• _Aufgaben_
1/ Wie viele Menschen in Uganda leben laut dem Text über den Schönheitswettbewerb mit HIV?
2/ Schreiben Sie aus dem Text über den Schönheitswettbewerb den Abschnitt ab, der mit „Schönheitswettbewerb gegen HIV-Stigma“ beginnt und mit „geht dagegen vor.“ endet.

Schönheitswettbewerb gegen HIV-Stigma - Uganda krönt «Mr & Miss Y +» Von Henry Wasswa und Gioia Forster, dpa

Rund 1,5 Millionen Ugander leben mit HIV. Jahrzehntelange Kampagnen
haben die Zahl der Ansteckungen reduziert - doch Diskriminierung in
der Gesellschaft besteht weiterhin. Ein ungewöhnlicher Wettbewerb in
Ugandas Hauptstadt Kampala geht dagegen vor.

Kampala (dpa) - Eine Uganderin läuft mit einem Kleid aus Federn über
den beleuchteten Catwalk. In ihrer Hand ein Regenschirm, ebenfalls
übersäht mit Vogelfedern. Eine weitere junge Frau präsentiert stolz
ihren selbstgebastelten Rock aus etlichen Medizinfläschchen, dazu
eine passende Kette. In dieser Runde des Schönheitswettbewerbs sollen
die Kandidaten Charakter und Kreativität zeigen. Denn bei dem
ungewöhnlichen Wettbewerb in Ugandas Hauptstadt Kampala geht es
weniger um Schönheit, sondern darum, wie die jungen Menschen mit
ihrer wohl größten Herausforderung umgehen: HIV.

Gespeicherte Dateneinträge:
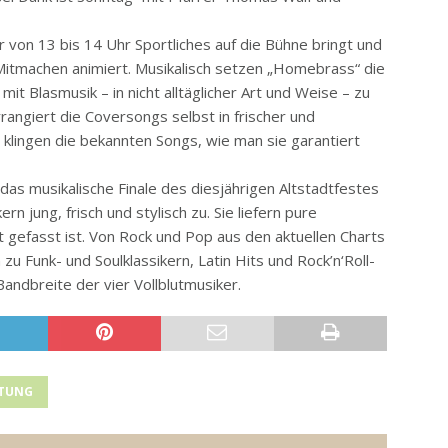
r von 13 bis 14 Uhr Sportliches auf die Bühne bringt und
tmachen animiert. Musikalisch setzen „Homebrass“ die
it Blasmusik – in nicht alltäglicher Art und Weise – zu
angiert die Coversongs selbst in frischer und
klingen die bekannten Songs, wie man sie garantiert
das musikalische Finale des diesjährigen Altstadtfestes
n jung, frisch und stylisch zu. Sie liefern pure
 gefasst ist. Von Rock und Pop aus den aktuellen Charts
zu Funk- und Soulklassikern, Latin Hits und Rock’n‘Roll-
Bandbreite der vier Vollblutmusiker.
LTUNG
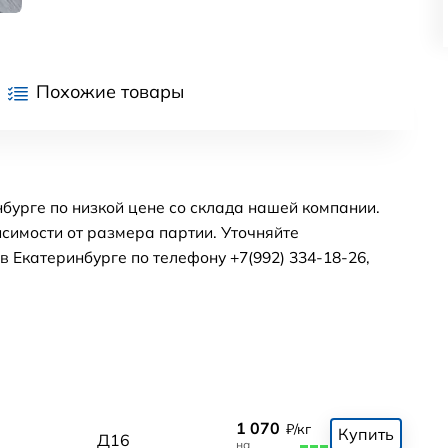
Похожие товары
бурге по низкой цене со склада нашей компании.
симости от размера партии. Уточняйте
 Екатеринбурге по телефону +7(992) 334-18-26,
1 070
₽/кг
Купить
Д16
на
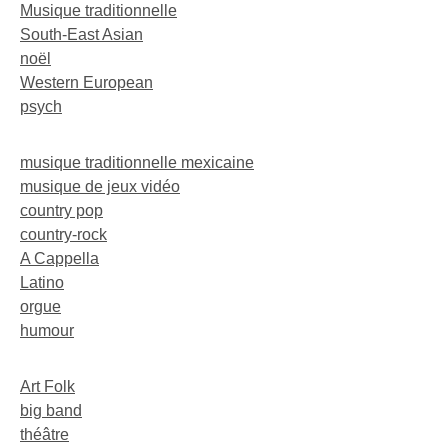
Musique traditionnelle
South-East Asian
noël
Western European
psych
musique traditionnelle mexicaine
musique de jeux vidéo
country pop
country-rock
A Cappella
Latino
orgue
humour
Art Folk
big band
théâtre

• _Lösungen_
1/ Rund 1,5 Millionen.

2/
Schönheitswettbewerb gegen HIV-Stigma - Uganda krönt «Mr & Miss Y +» Von Henry Wasswa und Gioia Forster, dpa

Rund 1,5 Millionen Ugander leben mit HIV. Jahrzehntelange Kampagnen
haben die Zahl der Ansteckungen reduziert - doch Diskriminierung in
der Gesellschaft besteht weiterhin. Ein ungewöhnlicher Wettbewerb in
Ugandas Hauptstadt Kampala geht dagegen vor.